The OPM breach affected an unknown number of employees, including one in the field who was an “overly senior IT person,” according to the source.
The incident was reported by the OPM, which said that it is aware of it and that it has taken the necessary steps to ensure the protection of sensitive information.
The source said that this information included sensitive medical information and financial data, including Social Security numbers, that could have been used to obtain identity theft protection cards and to gain access to personnel files.
“The Office of the Director of National Intelligence (ODNI) and the Office of Management and Budget (OMB) are taking the necessary actions to investigate the incident and are in contact with OPM and OMB to provide additional information and information on the steps taken to mitigate the threat,” OPM spokeswoman Lauren Neumark told Business Insider.
The information breach, which was first reported by The Hill, appears to be the first time that OPM has been hit with a data breach since the Office for Personnel Management launched a data security program in 2018.
A spokeswoman for OPM said that the agency is notifying the public, and that OMB is providing “technical assistance to OPM to address the concerns and help protect their data.”
OPM did not immediately respond to requests for comment from Business Insider on Friday.

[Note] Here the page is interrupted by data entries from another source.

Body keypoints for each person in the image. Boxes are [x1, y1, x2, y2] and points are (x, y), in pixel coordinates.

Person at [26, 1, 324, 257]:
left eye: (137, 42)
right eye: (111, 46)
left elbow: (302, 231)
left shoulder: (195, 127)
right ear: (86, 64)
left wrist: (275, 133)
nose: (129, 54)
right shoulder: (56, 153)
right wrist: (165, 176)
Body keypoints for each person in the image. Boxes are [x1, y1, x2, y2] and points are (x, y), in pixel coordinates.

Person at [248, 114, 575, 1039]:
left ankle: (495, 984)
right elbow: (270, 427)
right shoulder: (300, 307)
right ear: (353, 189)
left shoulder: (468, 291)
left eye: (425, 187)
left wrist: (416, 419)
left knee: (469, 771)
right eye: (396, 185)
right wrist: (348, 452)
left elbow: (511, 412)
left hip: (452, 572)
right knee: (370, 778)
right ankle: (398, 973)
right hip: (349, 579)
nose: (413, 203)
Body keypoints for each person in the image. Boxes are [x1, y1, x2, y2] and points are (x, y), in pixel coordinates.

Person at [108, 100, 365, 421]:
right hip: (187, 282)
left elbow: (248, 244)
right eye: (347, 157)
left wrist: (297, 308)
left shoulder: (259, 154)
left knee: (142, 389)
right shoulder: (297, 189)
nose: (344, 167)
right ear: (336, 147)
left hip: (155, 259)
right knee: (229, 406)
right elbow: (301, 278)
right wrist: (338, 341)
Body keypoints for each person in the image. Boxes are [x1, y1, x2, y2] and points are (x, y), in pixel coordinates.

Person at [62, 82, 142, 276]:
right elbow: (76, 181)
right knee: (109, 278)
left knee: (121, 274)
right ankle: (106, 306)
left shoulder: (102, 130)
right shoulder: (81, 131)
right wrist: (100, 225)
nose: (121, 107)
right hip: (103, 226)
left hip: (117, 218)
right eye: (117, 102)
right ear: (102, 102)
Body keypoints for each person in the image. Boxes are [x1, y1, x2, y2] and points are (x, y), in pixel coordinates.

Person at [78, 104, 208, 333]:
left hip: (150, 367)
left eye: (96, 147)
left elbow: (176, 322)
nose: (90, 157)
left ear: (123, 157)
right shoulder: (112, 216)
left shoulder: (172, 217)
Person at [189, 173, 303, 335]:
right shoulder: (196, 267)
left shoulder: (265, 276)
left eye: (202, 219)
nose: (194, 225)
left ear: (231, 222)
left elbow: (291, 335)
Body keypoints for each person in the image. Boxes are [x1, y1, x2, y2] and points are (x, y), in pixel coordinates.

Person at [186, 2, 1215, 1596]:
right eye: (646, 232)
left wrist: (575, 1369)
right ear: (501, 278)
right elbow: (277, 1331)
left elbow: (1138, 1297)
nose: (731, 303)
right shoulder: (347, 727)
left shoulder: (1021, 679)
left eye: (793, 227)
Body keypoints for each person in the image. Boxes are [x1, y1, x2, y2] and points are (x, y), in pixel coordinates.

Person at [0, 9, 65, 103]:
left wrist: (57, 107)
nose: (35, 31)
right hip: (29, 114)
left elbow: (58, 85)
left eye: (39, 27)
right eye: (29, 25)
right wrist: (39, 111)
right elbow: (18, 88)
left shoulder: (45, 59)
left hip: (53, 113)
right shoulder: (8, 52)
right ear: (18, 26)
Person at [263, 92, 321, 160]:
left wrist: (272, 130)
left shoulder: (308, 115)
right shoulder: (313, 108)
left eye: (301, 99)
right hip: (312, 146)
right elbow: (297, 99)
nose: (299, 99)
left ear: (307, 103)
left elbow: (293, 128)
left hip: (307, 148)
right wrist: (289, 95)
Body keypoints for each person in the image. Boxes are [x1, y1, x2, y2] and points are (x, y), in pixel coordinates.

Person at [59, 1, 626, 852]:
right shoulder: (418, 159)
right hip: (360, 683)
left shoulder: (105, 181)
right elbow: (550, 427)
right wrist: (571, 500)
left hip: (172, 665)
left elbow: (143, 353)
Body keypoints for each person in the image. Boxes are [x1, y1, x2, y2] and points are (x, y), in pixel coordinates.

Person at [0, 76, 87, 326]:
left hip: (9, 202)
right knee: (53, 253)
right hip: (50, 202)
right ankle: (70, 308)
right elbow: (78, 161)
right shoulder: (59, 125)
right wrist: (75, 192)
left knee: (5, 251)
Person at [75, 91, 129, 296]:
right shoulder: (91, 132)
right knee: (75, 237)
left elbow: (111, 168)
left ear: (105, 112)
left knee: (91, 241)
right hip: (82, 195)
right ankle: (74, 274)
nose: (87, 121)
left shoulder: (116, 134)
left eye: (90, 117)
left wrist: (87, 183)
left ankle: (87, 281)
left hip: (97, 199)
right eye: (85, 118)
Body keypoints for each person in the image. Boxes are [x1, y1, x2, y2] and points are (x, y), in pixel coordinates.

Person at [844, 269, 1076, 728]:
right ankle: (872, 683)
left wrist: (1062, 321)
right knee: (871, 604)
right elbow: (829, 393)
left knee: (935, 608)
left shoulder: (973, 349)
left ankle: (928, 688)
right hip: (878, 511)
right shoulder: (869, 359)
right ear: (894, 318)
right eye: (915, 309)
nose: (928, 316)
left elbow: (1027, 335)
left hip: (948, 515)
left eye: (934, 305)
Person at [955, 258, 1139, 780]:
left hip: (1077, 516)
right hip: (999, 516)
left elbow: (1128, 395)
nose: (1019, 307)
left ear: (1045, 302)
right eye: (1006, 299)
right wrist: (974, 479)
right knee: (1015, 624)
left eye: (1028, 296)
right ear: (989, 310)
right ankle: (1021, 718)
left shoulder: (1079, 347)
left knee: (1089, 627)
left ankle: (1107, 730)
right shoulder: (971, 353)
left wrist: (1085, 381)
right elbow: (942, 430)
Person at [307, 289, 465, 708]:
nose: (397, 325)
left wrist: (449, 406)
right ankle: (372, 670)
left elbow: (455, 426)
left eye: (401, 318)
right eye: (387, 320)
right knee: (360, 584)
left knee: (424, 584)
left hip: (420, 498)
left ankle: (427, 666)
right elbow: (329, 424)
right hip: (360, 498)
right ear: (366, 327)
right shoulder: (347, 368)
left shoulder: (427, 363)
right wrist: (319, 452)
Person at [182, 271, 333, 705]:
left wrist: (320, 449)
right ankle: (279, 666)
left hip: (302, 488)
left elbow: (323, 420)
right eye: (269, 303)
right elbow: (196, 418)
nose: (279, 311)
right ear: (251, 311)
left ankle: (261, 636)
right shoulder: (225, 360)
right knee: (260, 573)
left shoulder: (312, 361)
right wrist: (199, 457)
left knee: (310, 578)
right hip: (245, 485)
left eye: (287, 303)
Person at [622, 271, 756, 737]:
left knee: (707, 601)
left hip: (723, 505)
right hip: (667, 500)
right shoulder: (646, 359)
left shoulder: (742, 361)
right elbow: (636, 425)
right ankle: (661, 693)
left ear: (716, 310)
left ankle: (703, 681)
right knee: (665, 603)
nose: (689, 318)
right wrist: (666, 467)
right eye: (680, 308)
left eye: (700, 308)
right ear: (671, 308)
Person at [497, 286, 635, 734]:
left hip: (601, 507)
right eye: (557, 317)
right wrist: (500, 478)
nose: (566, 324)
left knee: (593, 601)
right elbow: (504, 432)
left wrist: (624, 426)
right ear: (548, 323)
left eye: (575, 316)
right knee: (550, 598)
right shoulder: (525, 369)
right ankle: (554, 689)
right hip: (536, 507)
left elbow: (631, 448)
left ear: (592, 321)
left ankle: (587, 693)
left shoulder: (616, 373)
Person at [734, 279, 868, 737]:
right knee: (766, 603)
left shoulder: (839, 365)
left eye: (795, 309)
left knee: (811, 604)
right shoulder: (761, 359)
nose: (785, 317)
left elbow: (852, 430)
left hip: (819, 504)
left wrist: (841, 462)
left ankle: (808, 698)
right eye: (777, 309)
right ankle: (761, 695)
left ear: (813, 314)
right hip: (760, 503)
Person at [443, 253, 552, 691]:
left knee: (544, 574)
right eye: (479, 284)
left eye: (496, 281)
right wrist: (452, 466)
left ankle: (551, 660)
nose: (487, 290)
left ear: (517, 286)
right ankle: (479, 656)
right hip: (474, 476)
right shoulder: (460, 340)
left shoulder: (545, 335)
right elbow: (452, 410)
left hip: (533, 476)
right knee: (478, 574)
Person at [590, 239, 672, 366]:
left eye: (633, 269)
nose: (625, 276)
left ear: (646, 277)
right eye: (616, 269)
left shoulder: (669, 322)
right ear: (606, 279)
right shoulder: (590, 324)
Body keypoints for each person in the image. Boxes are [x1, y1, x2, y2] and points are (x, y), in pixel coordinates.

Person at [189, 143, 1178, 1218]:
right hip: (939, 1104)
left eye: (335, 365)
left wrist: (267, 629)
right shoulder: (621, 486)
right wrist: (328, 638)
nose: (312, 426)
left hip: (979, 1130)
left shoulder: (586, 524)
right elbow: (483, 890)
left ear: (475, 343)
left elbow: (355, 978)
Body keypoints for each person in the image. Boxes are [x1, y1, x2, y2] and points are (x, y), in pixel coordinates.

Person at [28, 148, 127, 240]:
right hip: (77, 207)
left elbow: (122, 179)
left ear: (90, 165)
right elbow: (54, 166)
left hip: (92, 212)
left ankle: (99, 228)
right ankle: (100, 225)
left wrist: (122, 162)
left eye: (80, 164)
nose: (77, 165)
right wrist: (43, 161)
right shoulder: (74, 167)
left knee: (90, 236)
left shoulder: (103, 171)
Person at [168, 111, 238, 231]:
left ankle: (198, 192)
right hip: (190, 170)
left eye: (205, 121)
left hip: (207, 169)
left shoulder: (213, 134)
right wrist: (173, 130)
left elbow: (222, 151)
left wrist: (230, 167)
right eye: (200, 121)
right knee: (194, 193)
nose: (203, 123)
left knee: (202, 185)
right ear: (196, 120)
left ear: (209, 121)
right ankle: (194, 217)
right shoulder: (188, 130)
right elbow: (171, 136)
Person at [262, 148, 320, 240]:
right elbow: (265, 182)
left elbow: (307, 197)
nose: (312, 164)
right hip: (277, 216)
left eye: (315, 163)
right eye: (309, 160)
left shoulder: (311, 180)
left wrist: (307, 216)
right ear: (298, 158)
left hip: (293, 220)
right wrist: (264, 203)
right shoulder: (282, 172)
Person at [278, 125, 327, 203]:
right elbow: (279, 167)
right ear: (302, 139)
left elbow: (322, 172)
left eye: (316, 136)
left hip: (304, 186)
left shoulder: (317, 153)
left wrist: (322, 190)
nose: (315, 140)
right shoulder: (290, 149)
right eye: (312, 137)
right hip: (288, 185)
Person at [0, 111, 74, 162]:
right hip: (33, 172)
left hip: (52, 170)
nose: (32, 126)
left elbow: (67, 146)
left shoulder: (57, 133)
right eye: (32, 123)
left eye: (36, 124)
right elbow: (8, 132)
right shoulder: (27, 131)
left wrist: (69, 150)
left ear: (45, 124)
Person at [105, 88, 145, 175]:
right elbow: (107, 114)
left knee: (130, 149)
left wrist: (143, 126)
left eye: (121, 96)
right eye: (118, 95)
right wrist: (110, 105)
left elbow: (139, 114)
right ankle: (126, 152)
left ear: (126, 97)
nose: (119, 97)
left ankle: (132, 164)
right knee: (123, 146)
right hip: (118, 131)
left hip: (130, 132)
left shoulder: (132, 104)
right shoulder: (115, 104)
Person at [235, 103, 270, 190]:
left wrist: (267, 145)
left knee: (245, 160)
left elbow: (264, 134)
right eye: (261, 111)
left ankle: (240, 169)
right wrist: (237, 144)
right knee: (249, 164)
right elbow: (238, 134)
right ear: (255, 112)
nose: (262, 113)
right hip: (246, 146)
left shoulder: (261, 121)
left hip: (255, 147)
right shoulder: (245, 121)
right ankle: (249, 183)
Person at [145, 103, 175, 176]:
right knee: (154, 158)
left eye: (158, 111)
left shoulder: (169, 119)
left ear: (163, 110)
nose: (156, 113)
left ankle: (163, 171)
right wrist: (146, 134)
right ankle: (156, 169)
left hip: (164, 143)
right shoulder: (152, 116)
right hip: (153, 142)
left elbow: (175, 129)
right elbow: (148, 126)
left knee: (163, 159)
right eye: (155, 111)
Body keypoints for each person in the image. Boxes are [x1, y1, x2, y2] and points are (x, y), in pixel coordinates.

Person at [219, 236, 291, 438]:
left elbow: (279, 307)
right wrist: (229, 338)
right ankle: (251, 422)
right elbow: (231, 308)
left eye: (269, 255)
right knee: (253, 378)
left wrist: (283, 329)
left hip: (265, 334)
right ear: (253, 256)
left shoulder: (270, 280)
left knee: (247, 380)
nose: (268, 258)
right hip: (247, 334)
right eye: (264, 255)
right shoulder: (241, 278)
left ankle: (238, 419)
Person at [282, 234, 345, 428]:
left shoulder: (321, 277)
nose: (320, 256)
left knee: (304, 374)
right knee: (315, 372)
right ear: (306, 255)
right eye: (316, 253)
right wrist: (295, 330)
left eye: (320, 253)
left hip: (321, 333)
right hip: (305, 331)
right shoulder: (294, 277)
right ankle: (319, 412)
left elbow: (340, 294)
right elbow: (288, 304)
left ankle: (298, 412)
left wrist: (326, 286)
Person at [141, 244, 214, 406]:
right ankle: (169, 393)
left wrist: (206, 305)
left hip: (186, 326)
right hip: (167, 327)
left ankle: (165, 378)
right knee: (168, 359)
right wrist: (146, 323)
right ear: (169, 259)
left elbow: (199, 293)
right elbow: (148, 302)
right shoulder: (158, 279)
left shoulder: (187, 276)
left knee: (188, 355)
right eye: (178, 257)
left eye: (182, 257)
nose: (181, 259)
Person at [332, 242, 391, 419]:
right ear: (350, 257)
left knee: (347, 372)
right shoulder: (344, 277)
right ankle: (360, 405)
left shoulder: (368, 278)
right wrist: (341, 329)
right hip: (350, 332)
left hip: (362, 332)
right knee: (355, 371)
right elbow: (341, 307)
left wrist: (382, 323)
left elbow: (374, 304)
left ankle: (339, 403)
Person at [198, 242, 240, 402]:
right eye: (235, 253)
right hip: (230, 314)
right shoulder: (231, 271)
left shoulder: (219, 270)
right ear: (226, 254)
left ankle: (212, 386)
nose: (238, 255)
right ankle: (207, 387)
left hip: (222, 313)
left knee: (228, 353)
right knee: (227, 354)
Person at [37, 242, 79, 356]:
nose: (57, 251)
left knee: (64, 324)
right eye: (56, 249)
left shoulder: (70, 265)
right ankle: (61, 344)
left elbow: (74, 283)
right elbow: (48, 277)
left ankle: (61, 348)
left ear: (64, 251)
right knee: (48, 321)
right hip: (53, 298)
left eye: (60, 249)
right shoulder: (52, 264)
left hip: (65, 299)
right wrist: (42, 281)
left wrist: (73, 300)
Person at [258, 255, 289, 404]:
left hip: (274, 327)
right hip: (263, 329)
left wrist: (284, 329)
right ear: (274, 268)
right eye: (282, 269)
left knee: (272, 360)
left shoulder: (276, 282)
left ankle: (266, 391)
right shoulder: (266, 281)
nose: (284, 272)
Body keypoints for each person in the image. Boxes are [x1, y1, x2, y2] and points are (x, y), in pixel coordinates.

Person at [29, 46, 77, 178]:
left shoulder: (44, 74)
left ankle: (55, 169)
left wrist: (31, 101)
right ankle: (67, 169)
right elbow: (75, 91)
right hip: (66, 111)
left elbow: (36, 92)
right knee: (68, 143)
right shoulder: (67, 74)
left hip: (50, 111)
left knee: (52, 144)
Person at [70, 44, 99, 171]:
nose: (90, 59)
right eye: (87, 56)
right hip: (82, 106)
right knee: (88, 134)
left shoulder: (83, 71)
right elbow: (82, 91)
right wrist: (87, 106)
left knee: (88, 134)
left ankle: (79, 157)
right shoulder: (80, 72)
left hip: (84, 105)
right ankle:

The breach at OPM comes after a series of data breaches in 2017 at the federal government agencies that run the government’s systems, including the Federal Reserve and the Social Security Administration.
OPM is also the lead federal agency responsible for administering the federal employee retirement system, the Federal Employees Health Benefits Program (FEHBP), the Federal Public Service Retirement System (FPSRS), the Veterans Benefits Administration (VBA), and the Department of Veterans Affairs (VA).
“This incident is an example of why it is vital for businesses and consumers to keep their data secure, including in the workplace,” OMB Deputy Commissioner Thomas F. Hickey said in a statement on Friday, after the OMB notified the Office and other federal agencies that it was aware of the breach.
“It is also an example that when data is stored in a cloud, it is less likely to be recovered and is more susceptible to cyberattack.”
Hickey added that the data breaches that impacted OPM were “not unique.”
OMB also notified several other federal departments, such as the Departments of Defense, Veterans Affairs, and the Treasury Department, of the breaches.